Callum Roberts is a professor of marine conservation at the University of York in England and author of the 2007 book “The Unnatural History of the Sea.” His second book, “The Ocean of Life”, was published this spring. Oceana asked Roberts about the new book and why we need a “New Deal” for the oceans. This Q&A is from the new issue of Oceana magazine.
How does the Ocean of Life differ from your first book, "The Unnatural History of the Sea"?
“The Unnatural History of the Sea” is about how 1,000 years of hunting and fishing have changed the oceans. It is a voyage through time and around the world in which I let eye witnesses tell their stories of discovery, plunder, glory and heartbreak, and in doing so let us see the oceans in a new light, as if for the first time. “The Ocean of Life” is painted on a bigger canvas. In it I go back to the very beginning in an effort to answer questions like, where did the oceans come from, what were they like before the Cambrian explosion of larger life, who were the first seafood lovers and where did they live? Although I cover the long history of fishing, it is by way of prelude to an exploration of the many other ways in which we are changing the oceans. Almost without noticing it and within my lifetime, humanity has gained dominion over the sea.
What's the most surprising thing you learned about the oceans while researching and writing "The Ocean of Life"?
Probably the most startling and troubling thing I learned, when I drew together the many intertwining strands of our influence, is that the oceans are changing faster today and in more ways than in all of human history. In fact, we may have to go all the way back to the planetary cataclysm that ended the reign of the dinosaurs 65 million years ago to find a more rapid transformation of the sea.
Considering all the threats facing the oceans that you outline in the book, which do you think most urgently needs to be addressed?
Of course, we are the root cause of all the problems the oceans face and it is ourselves we must change. The astonishing increase in global population coupled with our ingenuity in devising ever more elaborate ways to live in material comfort make it inevitable that we will continue to exert a huge influence on the planet. So we have to find ways to live within our means and transition to renewable energy. Assuming we do this to save ourselves, conditions will get better eventually for life in the sea; the problem is, they are going to get worse first.

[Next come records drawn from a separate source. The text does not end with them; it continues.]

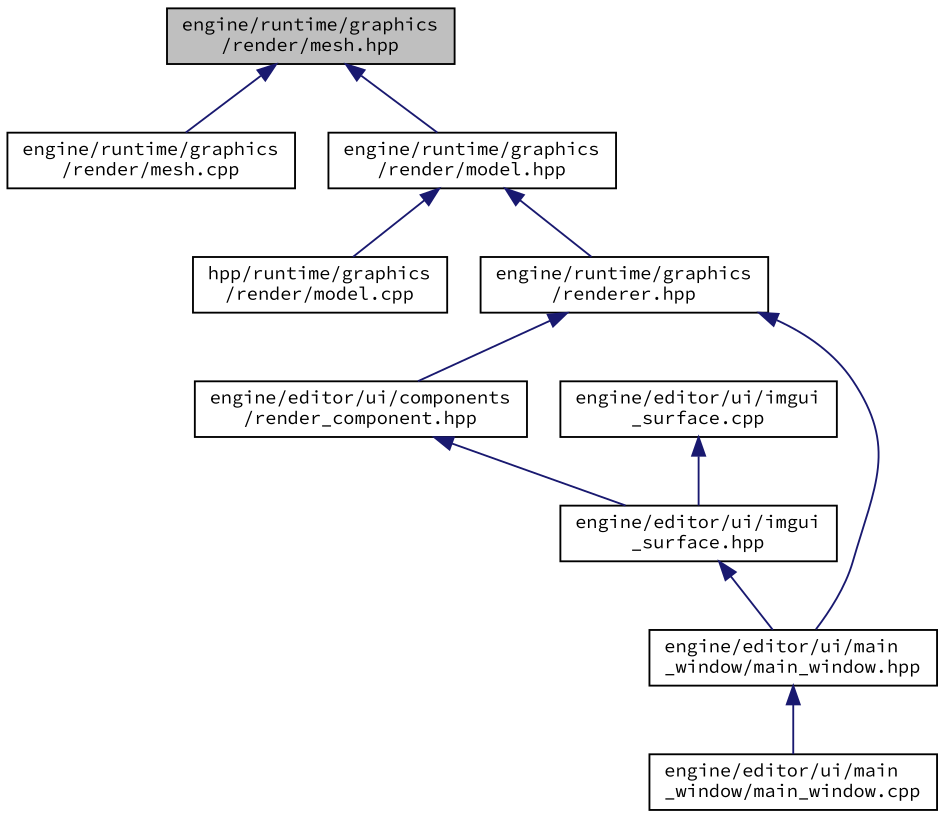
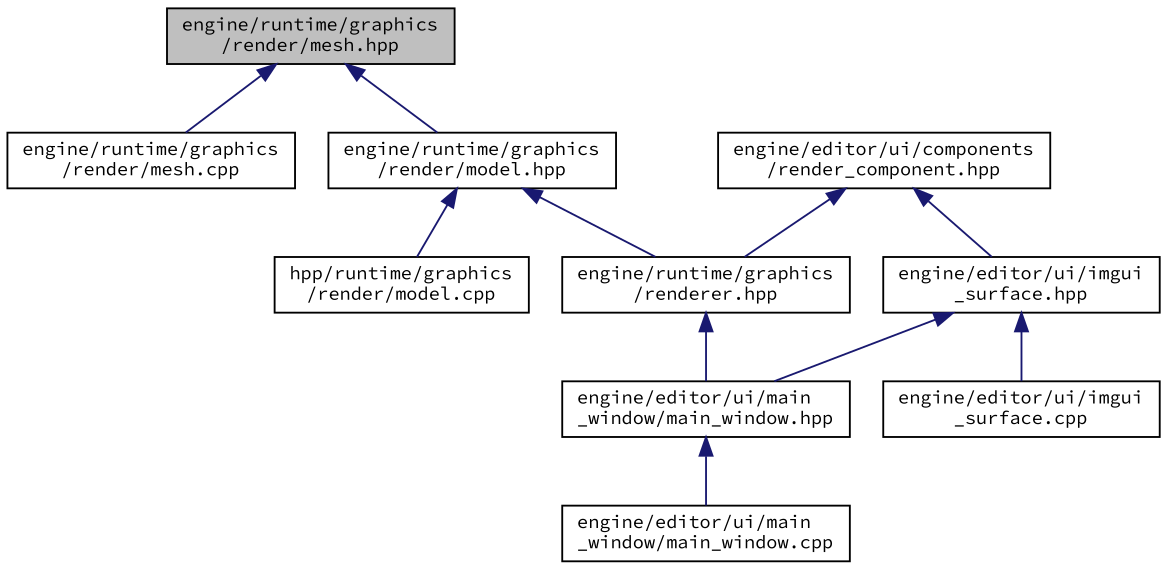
  digraph {
    fontname="Source Code Pro"
    node [color=black fillcolor=white fontname="Source Code Pro" fontsize=10 shape=record style=filled]
    edge [color=midnightblue dir=back fontname="Source Code Pro" fontsize=10 labelfontname=Helvetica labelfontsize=10 style=solid]
    n1 [fillcolor=grey75 fontcolor=black height=0.2 label="engine/runtime/graphics\l/render/mesh.hpp" width=0.4]
    n2 [height=0.2 label="engine/runtime/graphics\l/render/mesh.cpp" width=0.4]
    n3 [height=0.2 label="engine/runtime/graphics\l/render/model.hpp" width=0.4]
    n4 [height=0.2 label="hpp/runtime/graphics\l/render/model.cpp" width=0.4]
    n5 [height=0.2 label="engine/runtime/graphics\l/renderer.hpp" width=0.4]
    n6 [height=0.2 label="engine/editor/ui/components\l/render_component.hpp" width=0.4]
    n7 [height=0.2 label="engine/editor/ui/main\l_window/main_window.hpp" width=0.4]
    n8 [height=0.2 label="engine/editor/ui/imgui\l_surface.hpp" width=0.4]
    n9 [height=0.2 label="engine/editor/ui/main\l_window/main_window.cpp" width=0.4]
    n10 [height=0.2 label="engine/editor/ui/imgui\l_surface.cpp" width=0.4]
    n1 -> n2
    n1 -> n3
    n3 -> n4
    n3 -> n5
-   n5 -> n6
+   n6 -> n5
    n5 -> n7
    n6 -> n8
    n7 -> n9
    n8 -> n7
-   n10 -> n8
+   n8 -> n10
  }
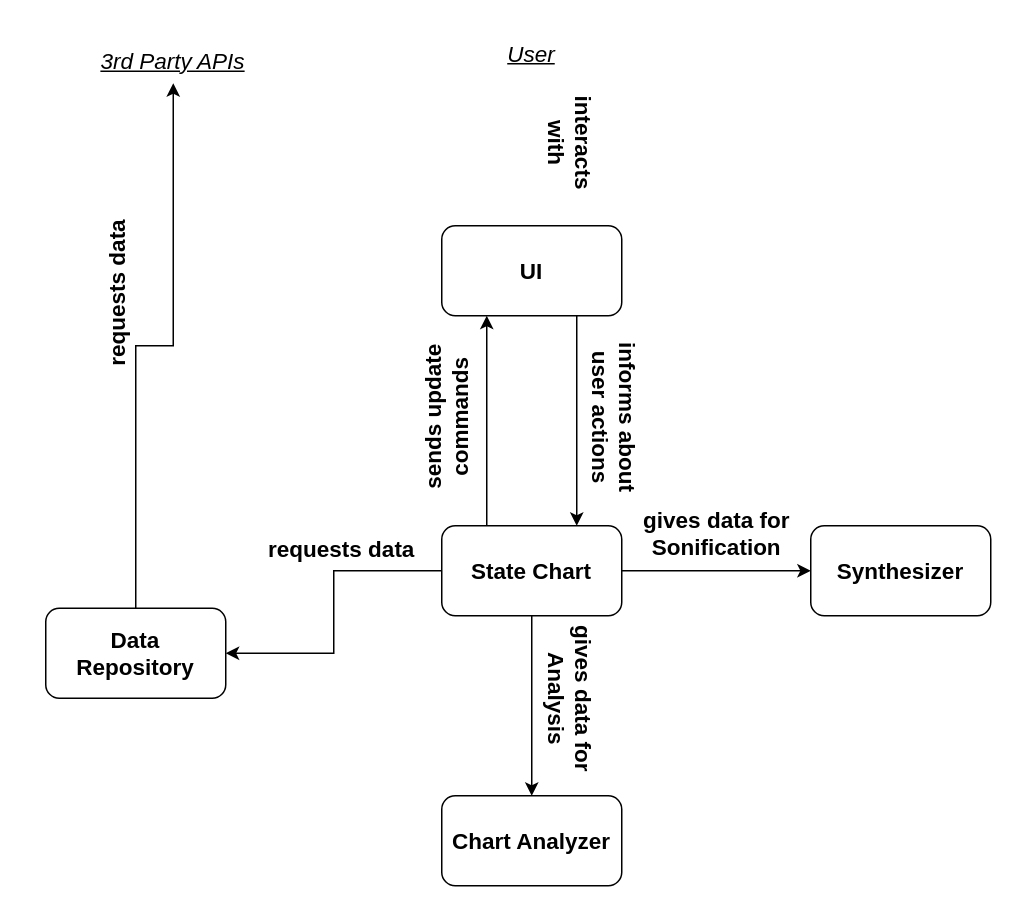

So what can we do to help life through the hard times ahead? That is where I think we need a ‘New Deal’ for the oceans which would jointly target overfishing and pollution to rebuild life in the sea.
Can you summarize this 'New Deal' for Oceana readers?
Throughout vast swathes of the seas we have brought life to its knees. We have reduced once rich and vibrant ecosystems that thronged with giant fish and mammals to places where not much at all lives now. Marine life, as Charles Dickens might have put it, is suffering reduced circumstances. So the centrepiece of this ‘New Deal’ is to increase the abundance of life once again, to bring back the megafauna and to recover complex biogenic habitats. In a nutshell, to do this we need to fish less using less destructive, more selective methods, waste less, pollute less and protect more. That protection would mean expanding the global network of no-take marine reserves to about 30 percent of the oceans.
What do you hope readers take away from your book? Who do you hope is reading it?
That what is happening to the sea demands our urgent and undivided attention. Because the oceans make up over 95 percent of the volume of the biosphere they are overwhelmingly important to keeping our planet habitable. We ignore this fact at our peril. Since we all have a part to play in looking after the world, I hope the book finds readers from high school students all the way up to politicians, philanthropists and captains of industry. I wrote it for everyone.